=== TEXTO MOSTRADO ===
━━━━━━━━━━━━━━━━━━━━

No sin aprensión, su padre liberal y tierno ve cómo su personalidad adquiere poco a poco ese modo duro y pulido que le permitirá cruzar el siglo como bala de cañón impulsada por un pensamiento explosivo.

“A veces —le escribe su padre, en una carta conmovedora descubierta por el erudito Augusto Cornu—, no puedo resistirme a ideas que me entristecen y me inquietan, como presentimiento sombrío: de repente me siento invadido por la duda, preguntándome si tu corazón responde a tu inteligencia y a las cualidades de tu espíritu; si es permeable a los sentimientos de ternura que aquí abajo son una fuente tan grande de consuelo para un espíritu sensible, y si ese demonio singular, que sin duda se ha apoderado de tu corazón, es el espíritu de Dios o, por el contrario, el de Fausto. Me pregunto si alguna vez serás capaz de gozar de una felicidad simple, de las alegrías de la familia y de hacer felices a los que te rodean”.

Pero al joven Marx ya no le alcanzan discursos de esta naturaleza. Su espíritu, en busca de un ideal, sufre todas las agitaciones y todas las perturbaciones propias del misionero, más seguro de los principios de su misión que del contenido de su doctrina, o del profeta urgido a hablar pero que aún no sabría muy bien qué decir. Está entregado a ideas hoy llamadas de extrema izquierda, pero que existían en ese entonces solo de modo difuso, porque aún ninguna mente ha llegado a consolidarlas en forma de doctrina.

Dos veces su salud, sobreexigida, se quebranta: su familia le reprocha el abandono en que tiene a la amable joven de Tréveris destinada a ser su compañera y único amor de su vida, Jenny, hija del imponente barón Von Westphalen.

Su padre muere sin haber obtenido respuesta aceptable a sus inquietas preguntas, las que del mismo modo se hacen sus biógrafos. Su madre se queja de faltas de consideración para con la familia Westphalen. Jenny, modelo de tenacidad, encara la oposición de los suyos, que se resisten a aceptar la unión de una hija de la nobleza más altanera de Europa con un joven burgués, revolucionario para mayor desgracia, y al que con demasiada frecuencia se comienza a ver en asambleas políticas.

Es el momento en que la luz llega al joven Marx, bajo el aspecto helado de la filosofía de Georg Wilhelm Friedrich Hegel, maestro de la dialéctica, ex seminarista luterano de Tubinga, proveedor refinado de una doctrina hiperintelectualista que en el origen de todo sitúa el principio mismo de la Idea, cuyo desarrollo a través de las contradicciones de la historia constituye la realidad de todas las cosas.

La famosa “dialéctica” de Hegel consiste en conciliar una afirmación y la negación que le sigue en la unidad superior de una síntesis. Ejemplo: la idea de “ser” introduce la de “no ser”, o la de “nada”, y estas dos ideas contradictorias reunidas forman la noción de “devenir”: en efecto, las cosas que “devienen” son y no son al mismo tiempo, puesto que “cambian” o se “transforman”. A su vez, la noción de “devenir” anuncia un grupo de pensamientos antagónicos sobre la “vida” y la “muerte”, ambas reconciliables en la unidad conceptual de “evolución”, y así sucesivamente; puesta en marcha esa mecánica, ya nada puede detener su movimiento en tres tiempos: tesis, antítesis y síntesis, hasta la total reabsorción de lo real en la lógica.

━━━━━━━━━━━━━━━━━━━━

=== DATOS DEL CONJUNTO ===
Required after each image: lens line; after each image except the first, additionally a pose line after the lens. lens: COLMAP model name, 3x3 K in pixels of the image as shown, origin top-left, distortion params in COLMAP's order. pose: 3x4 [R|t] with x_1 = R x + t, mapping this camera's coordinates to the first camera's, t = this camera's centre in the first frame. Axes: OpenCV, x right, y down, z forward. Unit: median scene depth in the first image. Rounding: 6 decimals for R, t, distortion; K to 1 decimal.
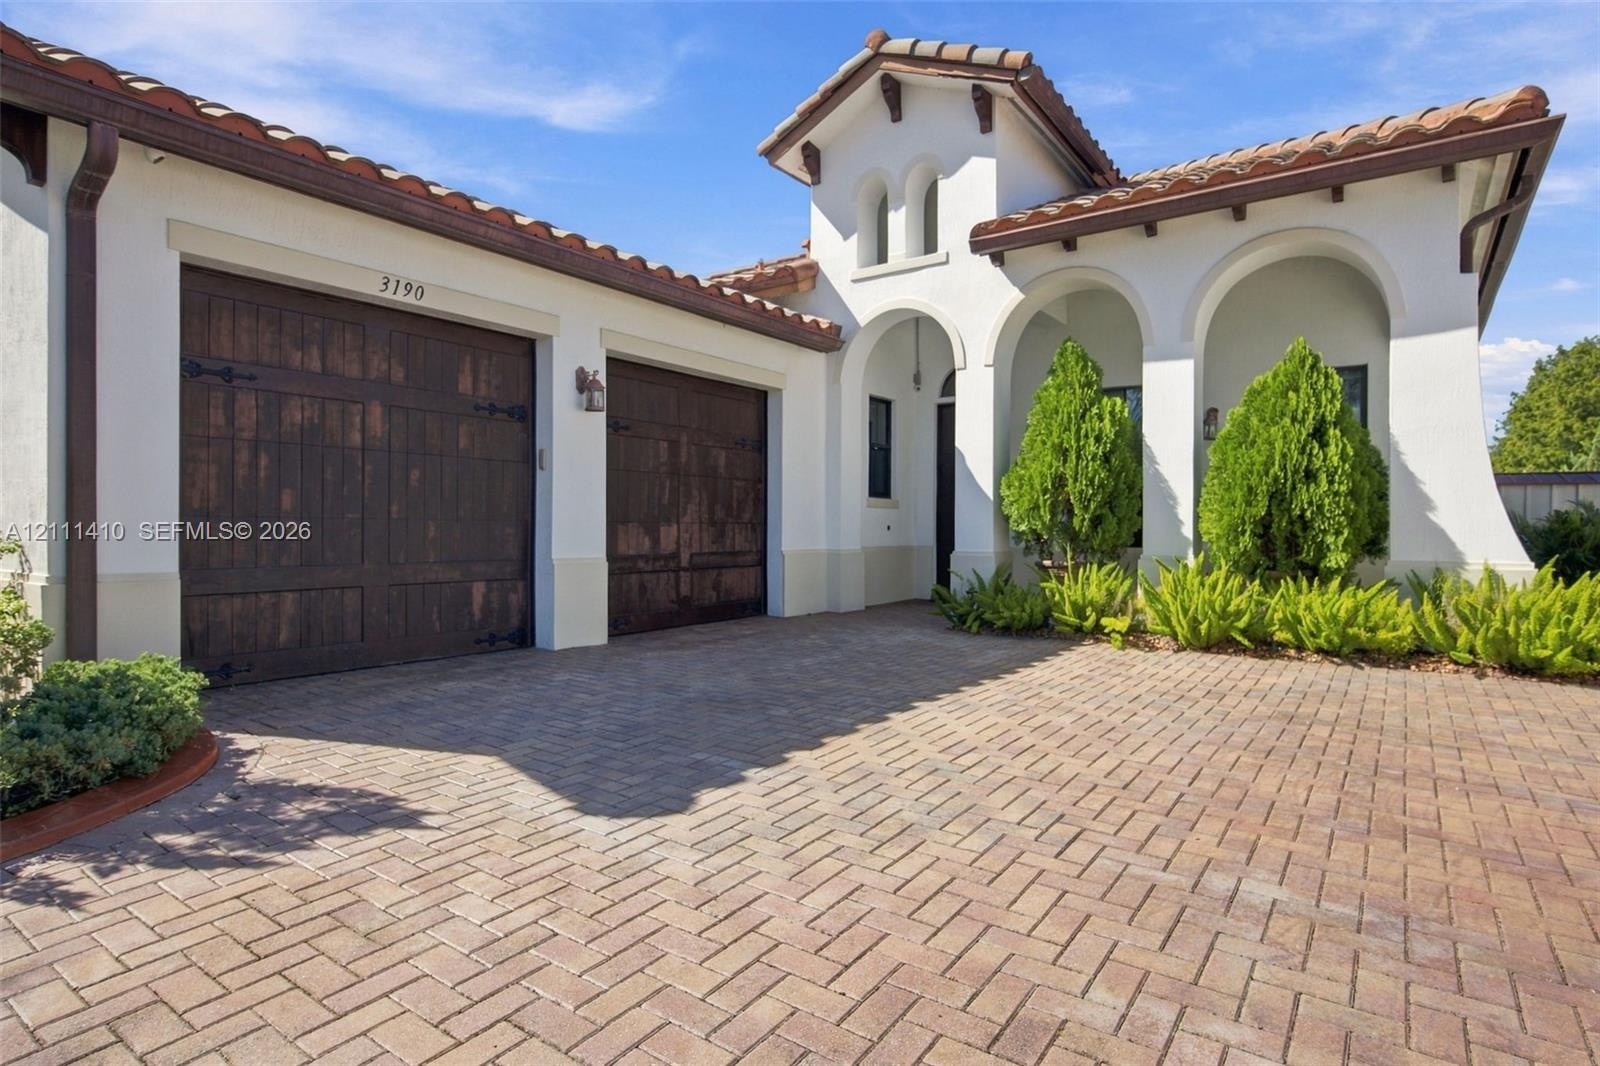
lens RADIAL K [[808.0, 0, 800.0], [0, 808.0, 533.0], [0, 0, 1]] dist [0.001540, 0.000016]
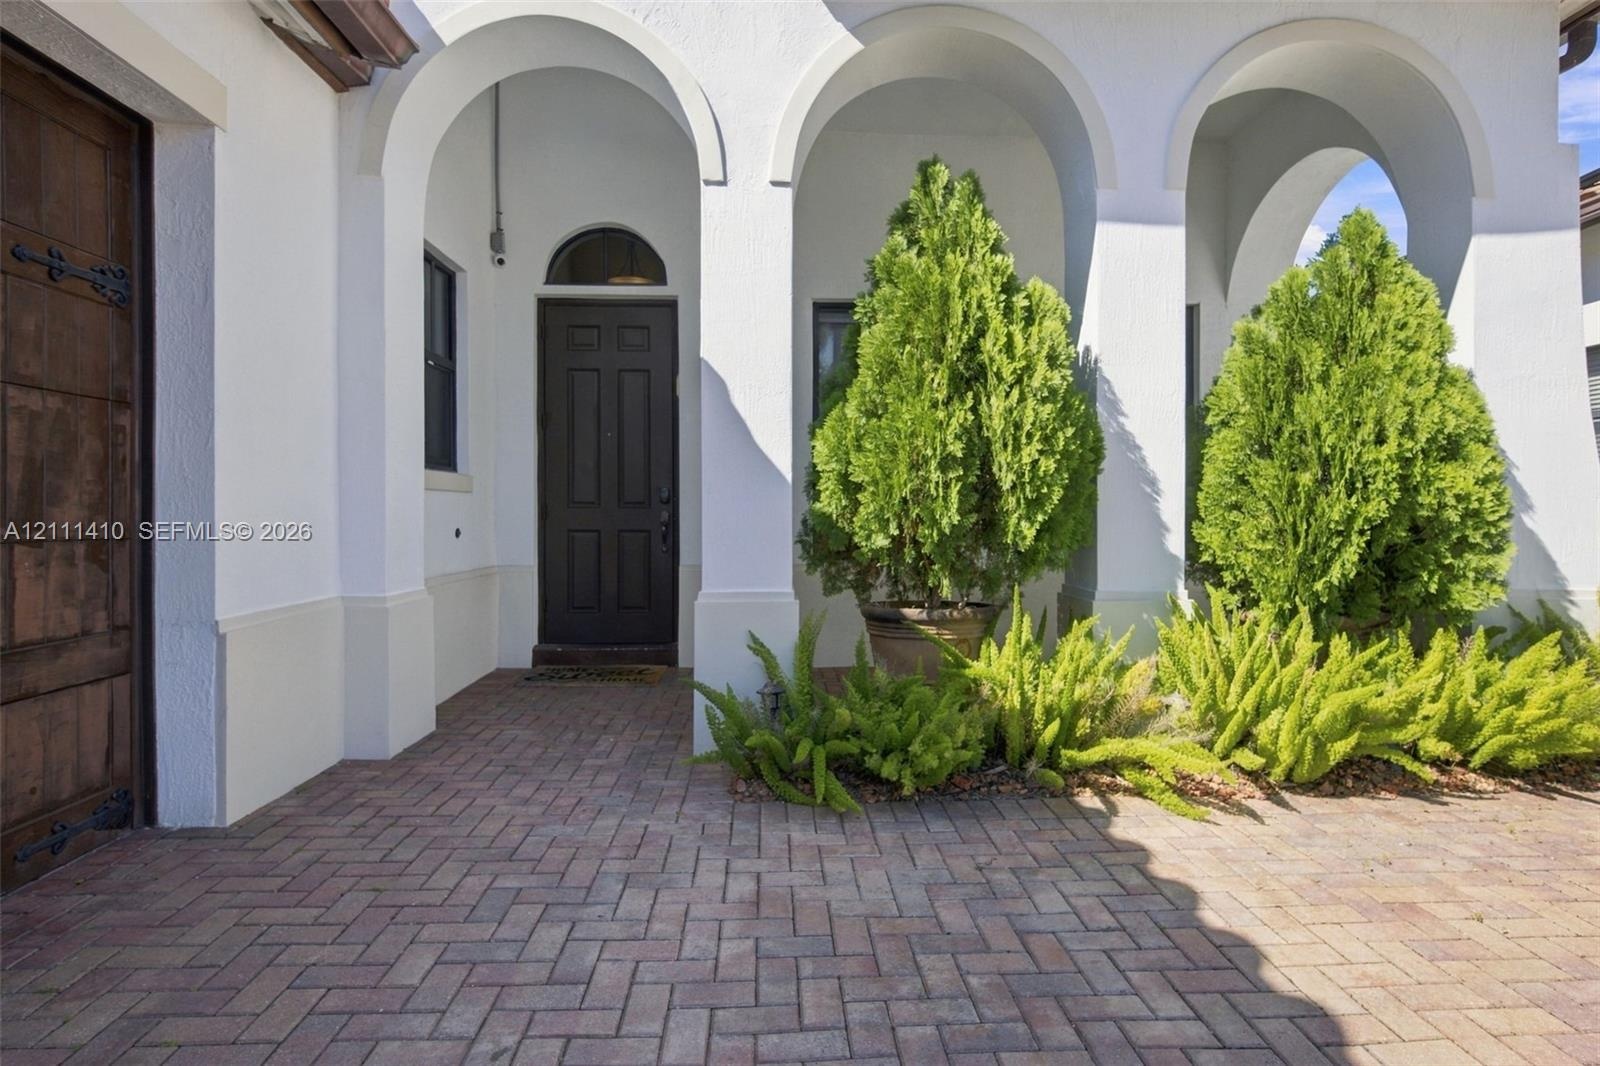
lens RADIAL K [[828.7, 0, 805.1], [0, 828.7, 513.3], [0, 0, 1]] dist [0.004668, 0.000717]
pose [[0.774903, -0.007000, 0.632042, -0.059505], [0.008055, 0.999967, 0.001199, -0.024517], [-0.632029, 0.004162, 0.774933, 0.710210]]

━━━━━━━━━━━━━━━━━━━━

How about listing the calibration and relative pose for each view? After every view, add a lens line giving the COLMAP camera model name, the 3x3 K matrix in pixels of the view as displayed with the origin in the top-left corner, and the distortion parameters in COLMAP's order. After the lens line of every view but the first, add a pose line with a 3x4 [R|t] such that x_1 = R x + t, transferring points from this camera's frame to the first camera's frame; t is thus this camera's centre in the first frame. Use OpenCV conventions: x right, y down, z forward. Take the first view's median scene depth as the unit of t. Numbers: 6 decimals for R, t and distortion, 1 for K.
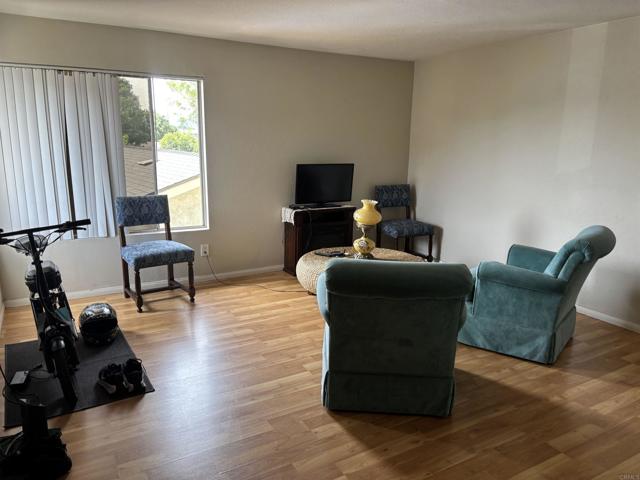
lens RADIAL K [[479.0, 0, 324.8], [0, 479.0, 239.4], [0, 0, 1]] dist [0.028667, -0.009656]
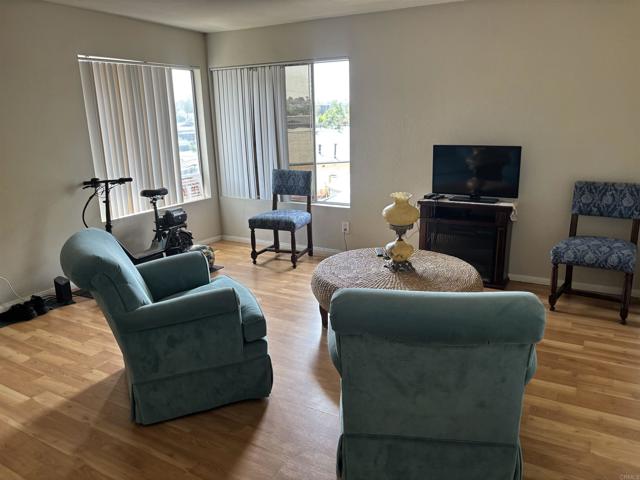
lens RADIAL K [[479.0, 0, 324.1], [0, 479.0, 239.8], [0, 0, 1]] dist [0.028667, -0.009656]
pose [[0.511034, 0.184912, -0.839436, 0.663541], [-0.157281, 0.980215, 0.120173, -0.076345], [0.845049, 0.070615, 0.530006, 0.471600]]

━━━━━━━━━━━━━━━━━━━━

=== OBJETIVO DEL EJERCICIO ===
Enumera los tiempos del movimiento dialéctico que menciona el texto sobre el joven Marx y Hegel.

=== RESULTADO ===
Tesis, antítesis y síntesis.